Source passage
'''

You can find all of the community made custom pretrains in the [`pretrain-models`](https://discord.com/channels/1159260121998827560/1235952130855010365) channel in [AI HUB](https://discord.gg/mmRR2TUJF5) if you are interested in experimenting. 

!!!warning Keep in mind
In many cases, the original (og) base RVC pretrain could work better than custom ones. Custom pretrains can be somewhat confusing for new users, so sticking to the defaults is generally the safest and best route unless you are looking to experiment.
!!!

***
###### ‎ 
### How do I make Pretrain?      

!!!warning Advanced Topic
Creating pretrains is an advanced process. This information is provided for users who want to experiment, but casual or new users generally do not need to create their own pretrains.
!!!

'''

Given data
'''

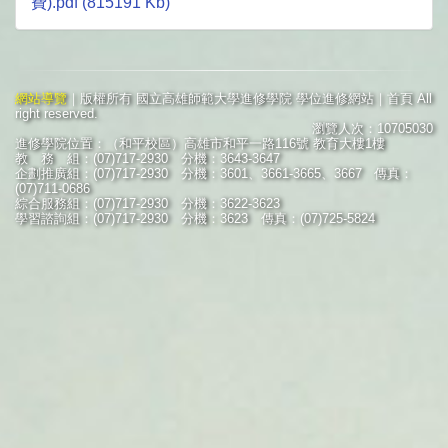
費).pdf (815191 Kb)
網站導覽
｜版權所有 國立高雄師範大學進修學院 學位進修網站｜首頁 All
right reserved.
瀏覽人次：10705030
進修學院位置：（和平校區）高雄市和平一路116號 教育大樓1樓
教 務 組：(07)717-2930 分機：3643-3647
企劃推廣組：(07)717-2930 分機：3601、3661-3665、3667 傳真：
(07)711-0686
綜合服務組：(07)717-2930 分機：3622-3623
學習諮詢組：(07)717-2930 分機：3623 傳真：(07)725-5824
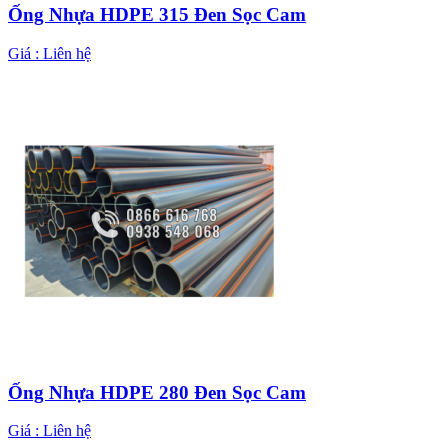
Ống Nhựa HDPE 315 Đen Sọc Cam
Giá :
Liên hệ
Ống Nhựa HDPE 280 Đen Sọc Cam
Giá :
Liên hệ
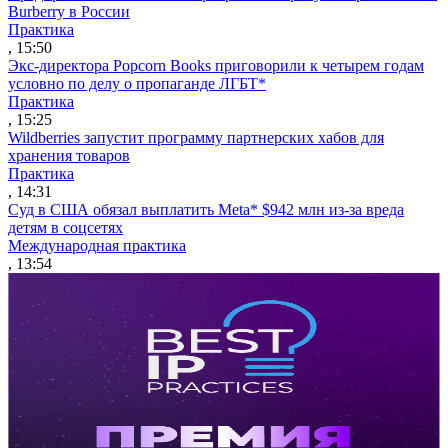
Burberry в России
Практика
, 15:50
Экс-директора Popcorn Books приговорили к четырем годам
условно по делу о пропаганде ЛГБТ*
Практика
, 15:25
Wildberries запустит программу партнерских хабов для
хранения товаров
Практика
, 14:31
Суд в США обязал выплатить Meta* $942 млн из-за вреда
детям в соцсетях
Международная практика
, 13:54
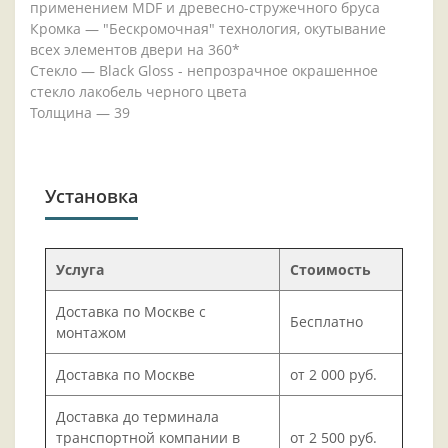
применением MDF и древесно-стружечного бруса
Кромка — "Бескромочная" технология, окутывание
всех элементов двери на 360*
Стекло — Black Gloss - непрозрачное окрашенное
стекло лакобель черного цвета
Толщина — 39
Установка
Услуга
Стоимость
Доставка по Москве с
Бесплатно
монтажом
Доставка по Москве
от 2 000 руб.
Доставка до терминала
транспортной компании в
от 2 500 руб.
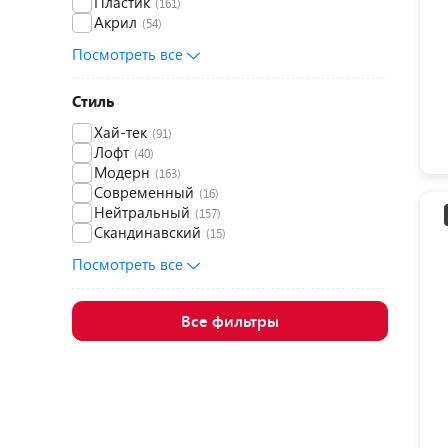
Пластик
(161)
Акрил
(54)
Посмотреть все
Стиль
Хай-тек
(91)
Лофт
(40)
Модерн
(163)
Современный
(16)
Нейтральный
(157)
Скандинавский
(15)
Посмотреть все
Все фильтры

'''

Job item
From the pretrain notes, list every title: the section heading and the labels on the warning boxes. You won't need the records for this.

Reply
- Keep in mind
- How do I make Pretrain?
- Advanced Topic